- TO-DO ITEM: Retype the passage below on free speech and democracy in Britain, word for word and in full.

- SELECTED EXTRACT:
========================

The only wonder is that there isn't widespread protest from both left and right of the political spectrum. Why aren't British MP's being dragged out of their houses and stuck in the pillory for failing to preserve freedom of speech?
Millions of people from my Mother and Father's generation are laid out in f*cking rows under the ground because they believed in fighting oppression. Hundreds of thousands from Britain alone never lived past twenty bloody f*cking five because they believed that they had to defend their land. Almost half a bloody million Britons in five years, and all their sacrifice has been pissed up the wall by a bunch of greedy traitors and sodomites unfit to lick dogsh*t off the streets.You can tell I'm annoyed, can't you?
Ah b*gger it. I wash my hands of the place. There's no point; no f*cker in Britain cares enough any more. Democracy in the UK has failed because not enough people cared to do anything about it. Only a few were willing to even protest.

========================

- AVAILABLE DATA:
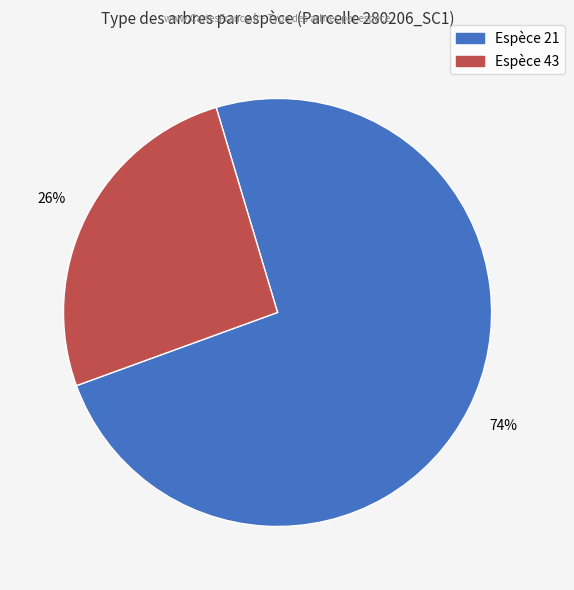

Count the number of slices in the pie.

2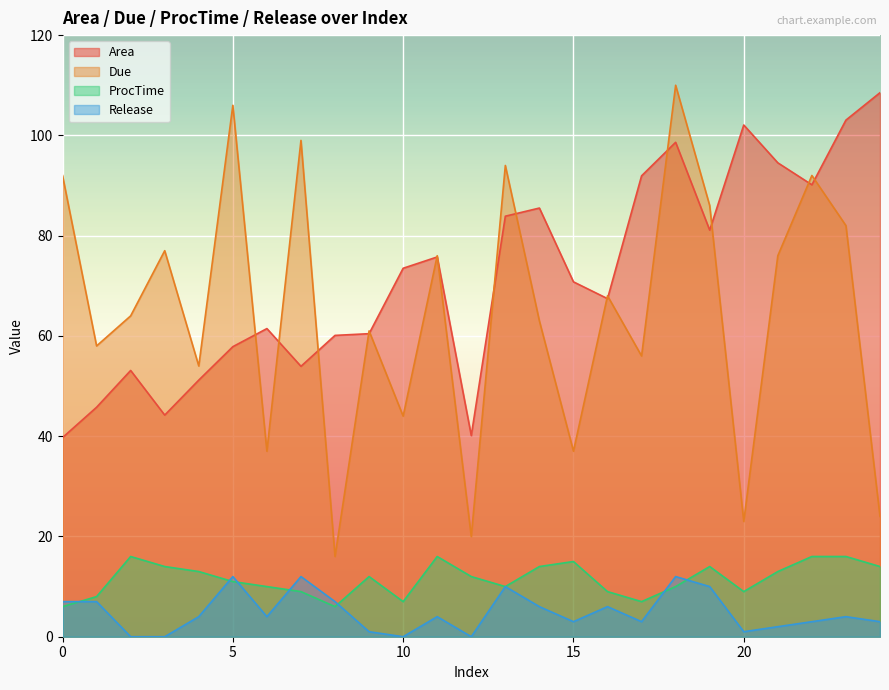

True or false: Area and Due intersect in this chart.

True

========================

- RESULT OF THE EXERCISE:
The only wonder is that there isn't widespread protest from both left and right of the political spectrum. Why aren't British MP's being dragged out of their houses and stuck in the pillory for failing to preserve freedom of speech?
Millions of people from my Mother and Father's generation are laid out in f*cking rows under the ground because they believed in fighting oppression. Hundreds of thousands from Britain alone never lived past twenty bloody f*cking five because they believed that they had to defend their land. Almost half a bloody million Britons in five years, and all their sacrifice has been pissed up the wall by a bunch of greedy traitors and sodomites unfit to lick dogsh*t off the streets.You can tell I'm annoyed, can't you?
Ah b*gger it. I wash my hands of the place. There's no point; no f*cker in Britain cares enough any more. Democracy in the UK has failed because not enough people cared to do anything about it. Only a few were willing to even protest.